U.S. 10-Year Auction Finds Strong Demand, Yields Follow Global Trend To Close Lower

by: Batur Asmazoglu


US Long End Treasury Demand has been strong.

European bonds have been strong with ECB starting corporate bond purchases.

FED outlook in futures is shifting down.

Global Bond Markets

Treasuries had a modest long-end-led bid Wednesday morning into the 10-year auction and held near the day's best levels in the afternoon after positive auction results. At the close, that left yields across the curve close to Friday's post-payrolls closes after the gradual resumed gains since Fed Chair Yellen's Monday speech following the only small, temporary reversal Monday morning.

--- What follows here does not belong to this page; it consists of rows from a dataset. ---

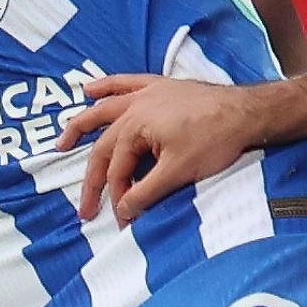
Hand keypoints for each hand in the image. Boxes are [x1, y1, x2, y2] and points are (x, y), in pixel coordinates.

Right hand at [56, 75, 265, 225]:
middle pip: (104, 146)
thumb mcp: (179, 172)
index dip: (117, 198)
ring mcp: (145, 95)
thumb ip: (146, 192)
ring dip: (81, 125)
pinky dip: (106, 86)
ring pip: (103, 110)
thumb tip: (122, 211)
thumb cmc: (214, 140)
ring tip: (61, 142)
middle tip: (84, 208)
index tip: (122, 222)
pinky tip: (90, 90)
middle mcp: (133, 108)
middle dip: (93, 179)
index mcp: (135, 127)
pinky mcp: (158, 87)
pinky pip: (124, 84)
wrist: (244, 112)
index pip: (117, 170)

The 10-year went into the auction 1 bp stronger on the day at the lowest yield since May 13, but the $20 billion reopening still was awarded slightly through the market at 1.702% on an above-average 2.81 bid/cover and again very high investor demand. Indirect bidders took down a record 73.6% of the issue and direct bidders 7.2%, leaving primary dealers with only 19.2%. That was similar to the record high investor demand at the 2-year, 5-year, and 7-year auctions two weeks - and 16 bp - ago after the solid but more average investor demand at the 3-year auction Tuesday. More bidder details released by the Treasury Department with a lag showed that higher foreign demand, along with continued high domestic money manager demand, accounted for the elevated investor shares at that run of strong auctions two weeks ago. Of the $88 billion in 2-year, 5-year, and 7-year supply in May and April, foreign investors were awarded $23 billion in May v. $16 billion in April, investment funds $43 billion v. $45 billion, and primary dealers $18 billion v. $27 billion.

The elevated demand in the U.S. longer end seen at the auction was helped by a continuation of the sudden strength in Europe's long end as the ECB began buying corporate bonds. The German 30-year yield fell another 2 bp for an 8 bp two-day rally to 0.68%. Italy and Spain's 30-year yields fell 4 to 5 bp to 2.46% and 2.60%, catching up with larger German gains on Tuesday. The U.K. also joined in with a 3 bp rally in the 30-year Gilt to 2.09%. There seems to have been a renewed focus the past couple days on whether the ECB would run out of eligible bonds to buy at some point. Meanwhile in domestic economic news, gross job flows in the JOLTS underlying the deceleration in net payrolls growth April that worsened in May included a large slowing in the hiring rate being partly offset by a lower quit rate and a record low firing rate. The hiring rate slowed in March and April by 0.3pp to 3.5%, as fast a two-month deceleration as was seen in any two months in the recession. The Census Bureau's quarterly services survey, though, pointed to slightly better Q1 growth.

At 3:00, Treasuries were narrowly mixed, unchanged in the front end, marginally weaker in the belly, slightly stronger in the long end. The 2-year and 3-year yields were steady at 0.78% and 0.94%, 5-year and 7-year yields rose 0.5 bp to 1.23% and 1.51%, 10-year yield fell 1 bp to 1.71%, and 30-year yield fell 2 bp to 2.51%. The 5-year yield fell 2 bp to -0.33%, 10-year 2 bp to -0.09%, and 30-year 3 bp to 0.78%, leaving yields 1 to 2 bp higher. The 5-year outperformed as oil and gasoline prices ultimately gained 2% to 3% on the day after a stronger start, pullback after higher than expected weekly inventory numbers, but then renewed afternoon gains.

The Fed outlook in futures continued shifting down. October fed funds gained 0.5 bp to 0.48%, moving a bit more below 50/50 on a rate hike by September. Of the 44% chance through September, there's now 0% in June, 20% in July and 24% in September. Jan 17 gained 0.5 bp to 0.565%, pricing less than 80% chance of onehike this year. Apr 17 after gaining 1 bp to 0.62% remained the first contract with one full 25 bp hike in it. Two full hikes aren't priced until the Aug 18 contract, which is at 0.88% after gaining 0.5 bp.